Cartwright also said that if an initial shootdown attempt fails, a decision will be made whether to take a second shot.
Are you watching China? All your satellites are belong to us.
B.S. It is a loud and clear message to China, in reply to their anti-satellite program.
wouldn’t all the fuel burn up on re-entry. That would make a nice view coming back down to earth.
Hopefully they can hit it in fewer shots than threads.
Hmmm. I didn’t think the SM3 had the range/intercept/blah blah.
I hope they don’t frikkin miss.
A missile!? Why is THAT necessary? Doesn't anyone understand, as Senators Feinstein and Schumer do, that a single .50 BMG round is more than enough for this task? Sheesh!
As a guess, the satellite is more likely to be totally destroyed by the re-entry if is comes down in small pieces. The interception will make the destruction of highly classified technology much more likely. It will be decades before we find out just exactly what that satellite had on board that the Pentagon didn’t want anyone else to find out about. Something they didn’t want Russia of China to reverse engineer in the next few years, that is for sure.

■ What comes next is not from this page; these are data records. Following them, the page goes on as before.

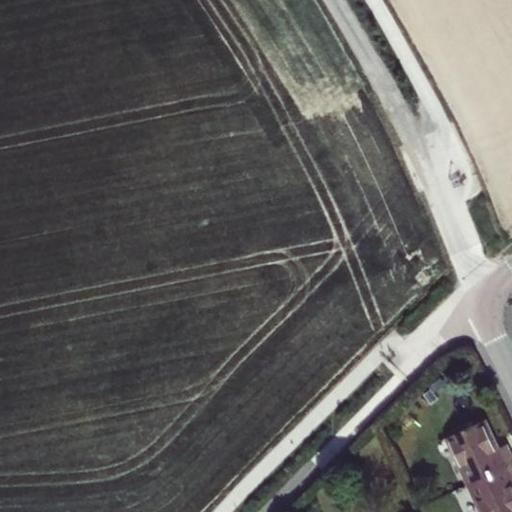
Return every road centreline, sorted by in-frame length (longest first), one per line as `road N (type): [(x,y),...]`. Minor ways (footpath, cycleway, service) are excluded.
road 1 (track): [(333,0),(394,101),(441,215)]
road 2 (track): [(269,511),(430,350)]
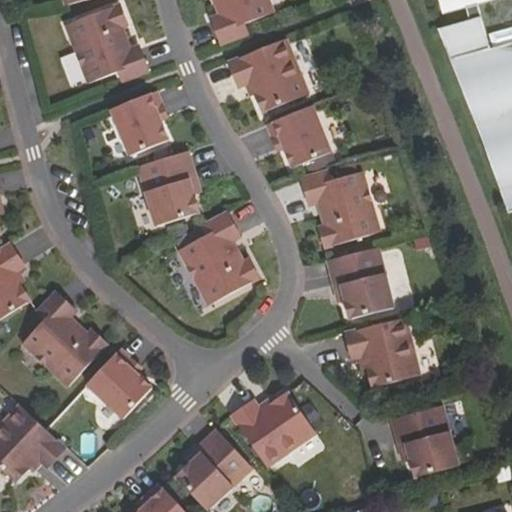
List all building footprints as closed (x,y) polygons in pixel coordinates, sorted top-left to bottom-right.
[(222,45),(249,35),(245,24),(275,13),(269,0),(215,0),(218,9),(221,7),(224,14),(212,18),(222,45)] [(511,43),(489,48),(478,2),(486,0),(441,0),(444,10),(466,5),(469,20),(439,28),(476,120),(489,156),(509,212),(511,211),(511,43)] [(122,83),(149,74),(139,47),(127,52),(125,46),(128,44),(122,28),(127,26),(119,6),(66,26),(88,85),(118,73),(122,83)] [(264,113),(310,95),(288,40),(230,63),(240,88),(250,85),(255,97),(257,96),(264,113)] [(131,158),(169,143),(161,123),(168,120),(157,93),(112,112),(131,158)] [(293,169),(333,153),(314,107),(268,125),(279,151),(286,149),(293,169)] [(157,228),(200,214),(195,196),(201,194),(188,152),(138,168),(157,228)] [(326,248),(381,233),(364,172),(333,181),(330,171),(303,178),(311,205),(322,202),(324,208),(321,209),(326,226),(320,228),(326,248)] [(216,303),(267,276),(257,257),(251,259),(243,244),(240,246),(237,240),(248,234),(234,209),(210,223),(215,233),(187,247),(216,303)] [(0,321),(31,302),(20,286),(22,285),(16,274),(24,268),(10,245),(0,251),(0,321)] [(395,309),(380,248),(330,261),(340,303),(347,302),(352,320),(395,309)] [(69,388),(108,346),(92,332),(87,336),(75,324),(72,327),(68,322),(76,313),(55,294),(36,315),(44,323),(22,346),(69,388)] [(374,389),(422,377),(407,319),(347,334),(354,361),(364,358),(367,370),(369,370),(374,389)] [(88,387),(124,422),(153,391),(137,377),(142,371),(121,352),(88,387)] [(268,468),(316,435),(288,394),(273,405),(271,403),(261,411),(254,401),(233,417),(268,468)] [(66,450),(19,407),(0,428),(0,469),(15,484),(29,470),(30,472),(39,462),(47,469),(66,450)] [(414,479),(458,467),(442,407),(391,421),(403,463),(410,461),(414,479)] [(190,466),(176,480),(206,511),(207,511),(253,470),(217,432),(185,461),(190,466)] [(184,511),(159,484),(138,504),(142,509),(139,511),(184,511)]
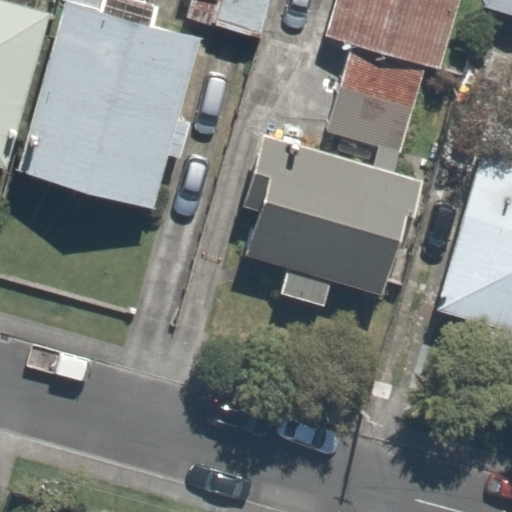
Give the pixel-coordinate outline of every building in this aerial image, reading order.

Doesn’t matter. As soon as Hillery or Obama make it to the White House, they’ll sell the technology, cancel the program, and use the funds to pay incoming illegals. (This is not a particularly gross exaggeration.....)
That, too ... but I think the primary concern is to ensure that payload chunks don't land intact within the borders of Russia or China.
How do you “shoot down” something that is in orbit. The best you can do is smash it into a bazillion pieces. Newton made these things quite clear.
It seems that, if done right, a successful intercept could ensure it lands in the ocean rather than on enemy soil.
If this works (and it probably will), it means that the Standard-3 is essentially an operational ASAT.
Your post reminded me of something I recently saw up here on FR. In case you missed it, take a look to see the “nice” debris field China created with one of their ASAT tests. Makes me wonder how stuff still survives up there without turning into swiss cheese.
These "small pieces" will establish their own orbits, creating a nightmare for other orbiting bodies (like commercial communitication satellites.)
What will be the altitude of intercept?
Stupidest idea ever. Let’s just create the largest debris hazard we can for our astros in LEO, and then confine us to this planet.
Man, whoever decided to put politicians in charge of anything more complicated than a matchstick needs to be tarred and feathered...at the very least.
I recall we said the Standard could/would not be used in this way?
I guess they are reviewing the info now.